I started doing the dougie as I remember it in my head. My arms were moving above my head and my legs were popping side to side. I do really feel like I'm horrible at this but I kept the feeling all to myself. August was just looking at me with a funny smile painted on his face. He looked like he's about to release a hysterical burst of laughter but was just trying his very best to hold it all inside.

"Here's the Biz Markie." I quickly transitioned from doing the dougie to doing this old school party move that I kept on seeing at every party that I've been at. I bounced my shoulders whilst swinging my arms.

I suddenly began stripping my shirt and before I know it, I was already topless right in front of August. I might be wrong but I think I saw August's jaw dropped. He was quick to change his expression from the funny smile to an amused one.

"The two-step!" I huffed out and then went from the Biz Markie to stepping from side to side to the beat.

"You're just doing random dance moves." August uttered seemingly telling me to stop dancing. "It's not even in sync with the music."

"Damn, you really don't like my dance moves huh?" I stopped from dancing and I was already catching my breath.

It was about time that the music was reeling to an end and then it suddenly changed to Careless Whisper.

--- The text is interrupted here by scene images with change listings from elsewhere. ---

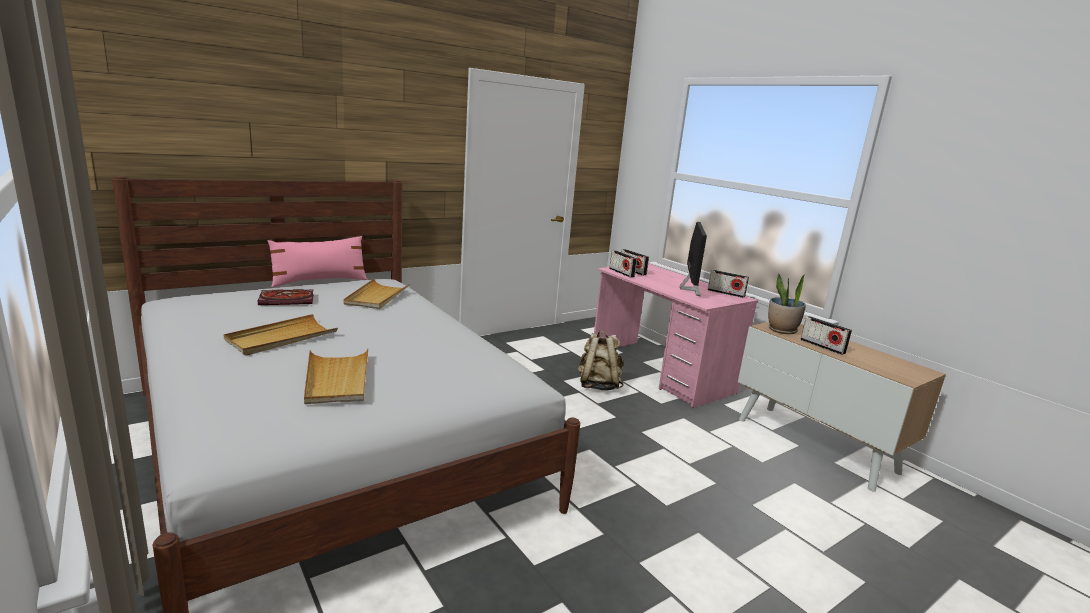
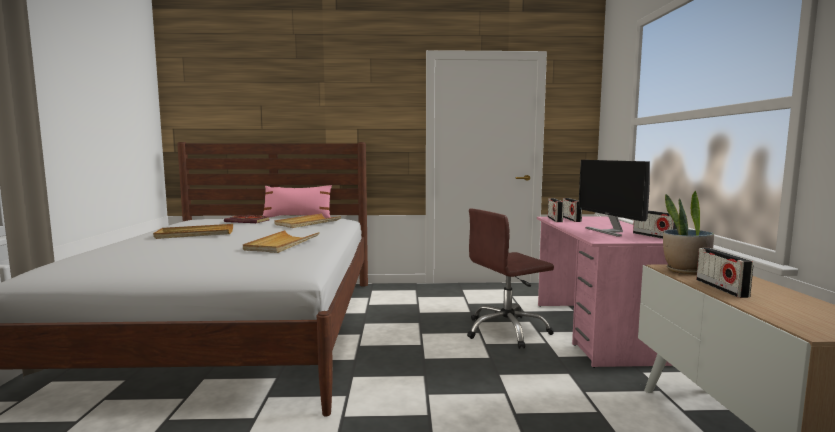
camera: 35 degrees right, 10 degrees down
(337, 379) = (169, 252): beige tray -> beige tray (282, 244)
(598, 385) = (506, 331): beige backpack -> brown office chair
(689, 289) = (609, 231): monitor -> monitor turned 120 degrees clockwise

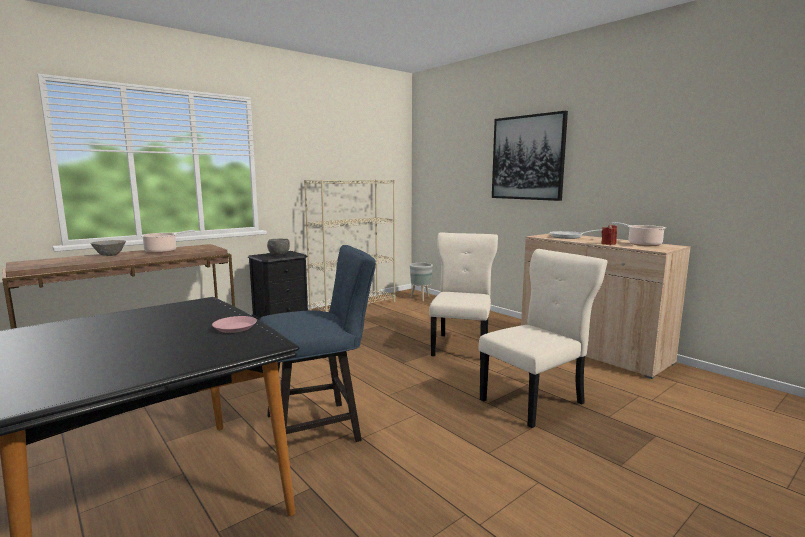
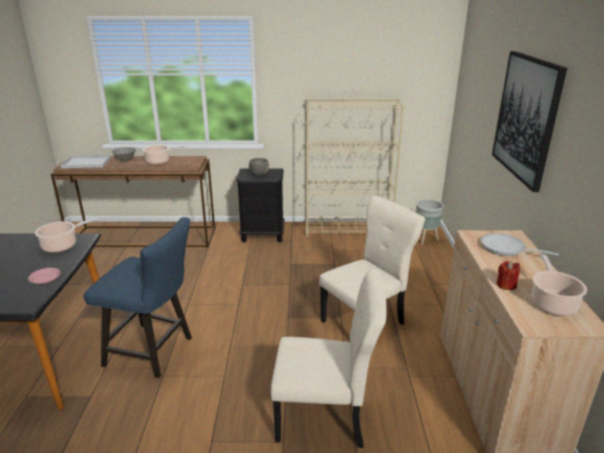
camera: 40 degrees right, 15 degrees up
(51, 262) = (85, 162): none -> white tray
(187, 309) = (62, 245): none -> cooking pot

The intro of the music was overtly sensual, kind of dirty and I just thought of something naughty almost immediately. I began dancing like I'm inside a club for male strippers, waving my entire body from my chest to my stomach going down under. I made sure that the moves I made enhanced my muscles. August was just quiet and stern that made it somehow difficult for me to read his thoughts.

I made the choice to move on top of August. I was already on his lap. I'm feeling a lot bolder and this was all because of the dirty music. It's as if I'm really a stripper doing some kind of a performance. He was astounded as I grind my body right on top of him.

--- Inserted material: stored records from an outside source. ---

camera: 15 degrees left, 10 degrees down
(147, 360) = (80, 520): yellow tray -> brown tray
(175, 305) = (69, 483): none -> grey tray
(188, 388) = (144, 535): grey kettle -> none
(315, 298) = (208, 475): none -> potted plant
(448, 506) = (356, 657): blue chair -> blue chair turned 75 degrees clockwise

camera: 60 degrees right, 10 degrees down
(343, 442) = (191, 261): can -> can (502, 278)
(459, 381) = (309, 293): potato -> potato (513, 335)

"What the fuck." He cursed out. He moved his hands on my abs, tracing it with such tenderness and I have to admit that it actually made me feel some kind of pleasure.

"How do you like them dance moves mister Levisay?" I moaned glaring down at his eyes.

I was already pinning him against the backrest of the couch as the music continued playing in the background. He did not respond for a fleeting moment. It's as if my mere presence on top of him had maimed him. He just looked at me in the eye and of course I chose to fight him into the staring battle. I couldn't look at both of his eyes and with that, I moved his bangs and brushed it all the way up eventually revealing his eyes and his forehead. We stared at each other for a while and things felt different. I felt like I wanted to kiss him again. There's something weirdly magnetic in his stare that felt very much familiar. I moved my face closer to his face and I was already about to fasten my lips to his but then he used his fingers to prevent me from doing so.

"Na-ah." He whispered.

I stopped midway and then just chose to kiss his forehead before eventually moving away from him. I grabbed my phone and quickly stopped the music.

"That was something." August uttered breaking the silence that came a few seconds after I stopped the music.

"How's my dancing skills?" I asked even though I already know it's pretty horrible.

"Let's just say dancing isn't for you." August replied and that soundedpretty much like a passive aggressive response.